Wednesday, March 26th, 2008

In Potosi we set off to do what Jenny described as the hardest thing she’s ever done, and it wasn’t far down my list either. Potosi was (supposedly) the richest city in the world at one stage. They have mines and I believe it made them rich, but then the Spanish overworked them. I’m not too sharp on the details but I can tell you that for €1.70 you can buy a stick of dynamite there and blow up whatever you want. It’s not like you’re allowed blow up whatever you want, but it’s about as hard to come by as bread is in Ireland. Some English guys blew up a hostel in southern Bolivia with the dynamite they bought in Potosi. They found out fairly lively that that’s against the law and ended up behind bars until daddy bailed them out.

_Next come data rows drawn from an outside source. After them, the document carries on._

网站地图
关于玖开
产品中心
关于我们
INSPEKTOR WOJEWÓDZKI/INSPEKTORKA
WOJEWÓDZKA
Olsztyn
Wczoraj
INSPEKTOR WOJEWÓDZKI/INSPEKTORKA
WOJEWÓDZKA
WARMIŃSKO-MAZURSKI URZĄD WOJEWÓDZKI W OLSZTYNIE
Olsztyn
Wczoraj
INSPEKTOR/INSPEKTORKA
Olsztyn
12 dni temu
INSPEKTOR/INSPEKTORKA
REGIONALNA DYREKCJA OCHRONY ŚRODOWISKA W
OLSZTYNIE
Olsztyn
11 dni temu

So with all this talk of dynamite we had to check this out. We met a Bolivian who greeting us with a few words of Irish, the quickest way to charm an Irish person, so we immediately decided he was our man. Both myself and Jenny hope to study International Development so we felt we had to experience what these guys do every day, and we were only looking at the work, they were they guys pushing and pulling tons of stones in the heat, with a severe lack of oxygen. Even outside the mine it was hard to breathe. Potosi is the highest city in the world, if the guide book is to be belived, at 4300 metres (around 13,000 feet).